(Circuit design text data)

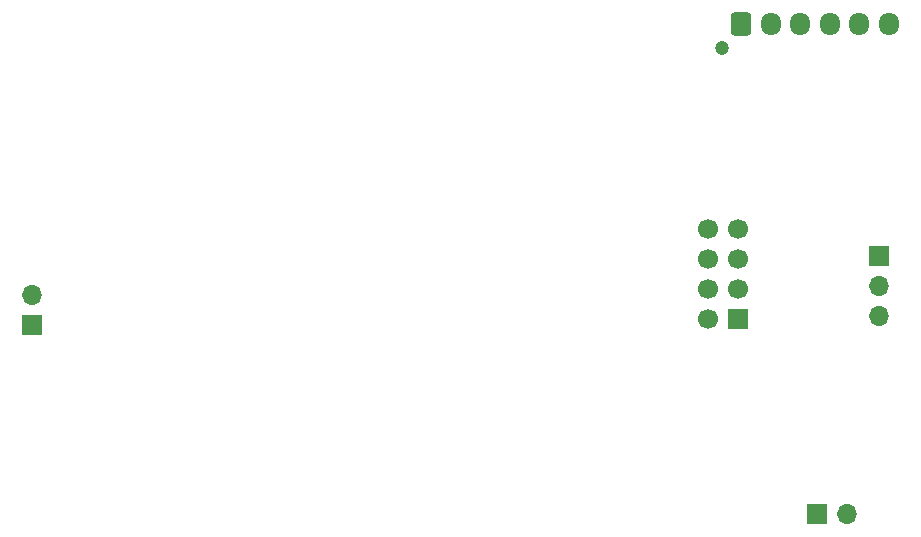
<source format=gbr>
%TF.GenerationSoftware,KiCad,Pcbnew,6.0.8+dfsg-1~bpo11+1*%
%TF.CreationDate,2022-11-14T19:08:57+01:00*%
%TF.ProjectId,Voiture_RC,566f6974-7572-4655-9f52-432e6b696361,rev?*%
%TF.SameCoordinates,Original*%
%TF.FileFunction,Soldermask,Bot*%
%TF.FilePolarity,Negative*%
%FSLAX46Y46*%
G04 Gerber Fmt 4.6, Leading zero omitted, Abs format (unit mm)*
G04 Created by KiCad (PCBNEW 6.0.8+dfsg-1~bpo11+1) date 2022-11-14 19:08:57*
%MOMM*%
%LPD*%
G01*
G04 APERTURE LIST*
G04 Aperture macros list*
%AMRoundRect*
0 Rectangle with rounded corners*
0 $1 Rounding radius*
0 $2 $3 $4 $5 $6 $7 $8 $9 X,Y pos of 4 corners*
0 Add a 4 corners polygon primitive as box body*
4,1,4,$2,$3,$4,$5,$6,$7,$8,$9,$2,$3,0*
0 Add four circle primitives for the rounded corners*
1,1,$1+$1,$2,$3*
1,1,$1+$1,$4,$5*
1,1,$1+$1,$6,$7*
1,1,$1+$1,$8,$9*
0 Add four rect primitives between the rounded corners*
20,1,$1+$1,$2,$3,$4,$5,0*
20,1,$1+$1,$4,$5,$6,$7,0*
20,1,$1+$1,$6,$7,$8,$9,0*
20,1,$1+$1,$8,$9,$2,$3,0*%
G04 Aperture macros list end*
%ADD10C,1.200000*%
%ADD11RoundRect,0.250000X-0.600000X-0.725000X0.600000X-0.725000X0.600000X0.725000X-0.600000X0.725000X0*%
%ADD12O,1.700000X1.950000*%
%ADD13R,1.700000X1.700000*%
%ADD14O,1.700000X1.700000*%
%ADD15C,1.700000*%
G04 APERTURE END LIST*
D10*
%TO.C,Prog1*%
X135800000Y-44475000D03*
D11*
X137400000Y-42475000D03*
D12*
X139900000Y-42475000D03*
X142400000Y-42475000D03*
X144900000Y-42475000D03*
X147400000Y-42475000D03*
X149900000Y-42475000D03*
%TD*%
D13*
%TO.C,J2*%
X77350000Y-67925000D03*
D14*
X77350000Y-65385000D03*
%TD*%
D13*
%TO.C,J1*%
X149100000Y-62060000D03*
D14*
X149100000Y-64600000D03*
X149100000Y-67140000D03*
%TD*%
D13*
%TO.C,Batt1*%
X143775000Y-83950000D03*
D14*
X146315000Y-83950000D03*
%TD*%
D13*
%TO.C,J3*%
X137100000Y-67450000D03*
D15*
X134560000Y-67450000D03*
X137100000Y-64910000D03*
X134560000Y-64910000D03*
X137100000Y-62370000D03*
X134560000Y-62370000D03*
X137100000Y-59830000D03*
X134560000Y-59830000D03*
%TD*%
M02*

</source>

### GOAL OF THE EXERCISE
Using the records above, find and show each line with the string "primitives".

### REPLY TO THE TASK
0 Add four circle primitives for the rounded corners*
0 Add four rect primitives between the rounded corners*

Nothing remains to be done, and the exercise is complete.